Member of the National Assembly
- In office 14 May 2010 – 5 May 2014

Personal details
- Born: 5 April 1971 (age 54) Pécs, Hungary
- Party: Alliance for Pécs Association
- Children: 4
- Profession: politician

= János Kővári =

Hungarian politician

János Kővári (born 5 April 1971) is a Hungarian politician, member of the National Assembly (MP) for Pécs (Baranya County Constituency III) between 2010 and 2014. He was a member of the Committee on Human Rights, Minority, Civic and Religious Affairs.

In October 2009 he was the candidate of the Fidesz during the by-election in Pécs (Baranya County Constituency III), after MP László Toller, who had been in a coma, declared incapacitated.
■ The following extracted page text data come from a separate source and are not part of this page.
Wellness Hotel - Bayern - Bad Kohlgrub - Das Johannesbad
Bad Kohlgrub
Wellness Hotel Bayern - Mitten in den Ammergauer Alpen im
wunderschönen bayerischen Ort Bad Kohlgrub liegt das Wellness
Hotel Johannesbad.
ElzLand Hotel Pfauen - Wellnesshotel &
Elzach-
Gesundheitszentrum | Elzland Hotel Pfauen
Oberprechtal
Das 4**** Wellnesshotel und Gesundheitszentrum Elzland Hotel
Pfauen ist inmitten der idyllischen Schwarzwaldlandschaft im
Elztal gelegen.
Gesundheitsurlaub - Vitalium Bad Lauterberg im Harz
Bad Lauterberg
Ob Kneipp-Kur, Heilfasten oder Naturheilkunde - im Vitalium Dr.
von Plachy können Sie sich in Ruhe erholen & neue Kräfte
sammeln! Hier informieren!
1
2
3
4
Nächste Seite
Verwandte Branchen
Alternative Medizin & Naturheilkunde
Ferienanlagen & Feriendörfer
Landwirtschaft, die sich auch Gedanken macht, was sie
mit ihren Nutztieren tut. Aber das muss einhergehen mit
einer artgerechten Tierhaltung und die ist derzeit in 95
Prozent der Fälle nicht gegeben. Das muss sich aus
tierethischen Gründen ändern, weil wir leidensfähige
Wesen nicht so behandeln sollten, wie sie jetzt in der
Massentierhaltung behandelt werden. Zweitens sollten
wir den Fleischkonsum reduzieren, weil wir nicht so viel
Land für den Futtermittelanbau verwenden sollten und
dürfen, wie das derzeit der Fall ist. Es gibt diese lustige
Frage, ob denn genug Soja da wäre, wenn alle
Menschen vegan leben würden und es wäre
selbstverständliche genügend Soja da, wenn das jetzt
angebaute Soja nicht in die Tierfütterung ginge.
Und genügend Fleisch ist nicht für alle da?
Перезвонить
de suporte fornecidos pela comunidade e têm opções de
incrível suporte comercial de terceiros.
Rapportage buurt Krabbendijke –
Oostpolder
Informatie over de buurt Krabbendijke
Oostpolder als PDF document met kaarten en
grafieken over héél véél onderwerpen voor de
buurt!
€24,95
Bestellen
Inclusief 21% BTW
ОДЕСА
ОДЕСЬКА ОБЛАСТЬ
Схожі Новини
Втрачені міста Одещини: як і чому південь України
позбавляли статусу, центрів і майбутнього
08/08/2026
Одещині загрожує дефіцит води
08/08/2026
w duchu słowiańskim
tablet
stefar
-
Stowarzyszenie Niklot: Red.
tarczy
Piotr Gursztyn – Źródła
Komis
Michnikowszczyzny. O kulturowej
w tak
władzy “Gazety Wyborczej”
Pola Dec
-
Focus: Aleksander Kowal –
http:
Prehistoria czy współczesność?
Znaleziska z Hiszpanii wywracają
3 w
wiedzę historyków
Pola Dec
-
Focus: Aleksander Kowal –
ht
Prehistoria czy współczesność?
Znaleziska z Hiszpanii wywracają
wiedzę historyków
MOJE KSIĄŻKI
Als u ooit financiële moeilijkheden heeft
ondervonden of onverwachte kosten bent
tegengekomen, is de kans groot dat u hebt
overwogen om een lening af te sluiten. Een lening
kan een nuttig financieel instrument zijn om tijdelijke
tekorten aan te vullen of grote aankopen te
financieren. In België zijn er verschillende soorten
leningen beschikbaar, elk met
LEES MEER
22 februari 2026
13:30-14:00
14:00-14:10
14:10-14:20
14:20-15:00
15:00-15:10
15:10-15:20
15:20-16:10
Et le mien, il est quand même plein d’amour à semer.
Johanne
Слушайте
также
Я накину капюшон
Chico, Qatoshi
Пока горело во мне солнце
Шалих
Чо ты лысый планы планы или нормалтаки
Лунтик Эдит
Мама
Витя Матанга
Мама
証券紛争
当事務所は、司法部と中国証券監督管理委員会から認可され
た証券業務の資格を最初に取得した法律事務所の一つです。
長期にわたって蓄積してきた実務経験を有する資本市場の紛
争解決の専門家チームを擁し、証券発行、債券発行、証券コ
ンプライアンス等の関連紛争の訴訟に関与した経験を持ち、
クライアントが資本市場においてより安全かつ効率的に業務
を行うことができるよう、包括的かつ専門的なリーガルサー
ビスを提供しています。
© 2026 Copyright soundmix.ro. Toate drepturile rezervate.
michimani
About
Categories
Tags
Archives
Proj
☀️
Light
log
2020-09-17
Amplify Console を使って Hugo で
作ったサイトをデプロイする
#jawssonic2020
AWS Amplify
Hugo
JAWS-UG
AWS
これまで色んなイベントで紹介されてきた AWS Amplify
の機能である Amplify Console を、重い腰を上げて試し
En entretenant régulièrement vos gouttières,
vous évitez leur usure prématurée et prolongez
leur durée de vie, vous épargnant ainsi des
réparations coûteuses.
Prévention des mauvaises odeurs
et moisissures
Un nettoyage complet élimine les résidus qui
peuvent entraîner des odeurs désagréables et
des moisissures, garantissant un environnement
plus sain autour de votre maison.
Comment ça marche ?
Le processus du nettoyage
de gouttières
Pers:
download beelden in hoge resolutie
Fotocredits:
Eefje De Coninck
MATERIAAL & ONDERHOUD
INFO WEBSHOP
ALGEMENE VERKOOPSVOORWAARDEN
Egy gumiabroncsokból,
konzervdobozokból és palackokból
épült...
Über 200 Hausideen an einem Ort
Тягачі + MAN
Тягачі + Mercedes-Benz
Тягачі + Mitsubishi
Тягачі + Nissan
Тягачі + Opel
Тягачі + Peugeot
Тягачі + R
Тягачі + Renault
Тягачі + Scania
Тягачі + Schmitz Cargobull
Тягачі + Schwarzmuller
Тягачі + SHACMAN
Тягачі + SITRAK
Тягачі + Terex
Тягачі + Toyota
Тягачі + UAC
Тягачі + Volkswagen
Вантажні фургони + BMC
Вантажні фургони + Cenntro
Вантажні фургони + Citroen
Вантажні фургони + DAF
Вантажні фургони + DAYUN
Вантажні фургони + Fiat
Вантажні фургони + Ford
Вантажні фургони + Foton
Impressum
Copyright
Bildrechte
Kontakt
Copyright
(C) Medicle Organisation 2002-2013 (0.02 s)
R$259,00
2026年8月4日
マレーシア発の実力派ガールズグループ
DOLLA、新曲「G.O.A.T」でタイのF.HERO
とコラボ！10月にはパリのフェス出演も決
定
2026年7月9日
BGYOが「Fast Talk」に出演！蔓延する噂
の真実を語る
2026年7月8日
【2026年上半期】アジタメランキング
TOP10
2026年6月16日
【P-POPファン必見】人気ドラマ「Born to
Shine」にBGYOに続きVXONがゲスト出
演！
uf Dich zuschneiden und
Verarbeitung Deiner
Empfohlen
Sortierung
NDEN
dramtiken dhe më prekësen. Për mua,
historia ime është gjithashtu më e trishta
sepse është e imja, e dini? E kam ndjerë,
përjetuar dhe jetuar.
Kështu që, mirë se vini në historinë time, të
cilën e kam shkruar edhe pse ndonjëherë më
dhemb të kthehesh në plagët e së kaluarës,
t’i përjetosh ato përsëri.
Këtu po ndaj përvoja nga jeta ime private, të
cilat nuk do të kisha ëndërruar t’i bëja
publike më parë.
After three unsuccessful rounds, fourth time Kővári received a whopping 88.3% of the votes, however, only 11% of registered voters cast their ballots, less than half of the 25% required for the result to be binding. After that the MP position remained vacant.

His local movement, the Alliance for Pécs Association (ÖPE) ran independently from the Fidesz during the 2014 local elections. Kővári was a non-partisan candidate for the position of Mayor of Pécs, but defeated by incumbent mayor Zsolt Páva.

==Personal life==
He is married and has four children.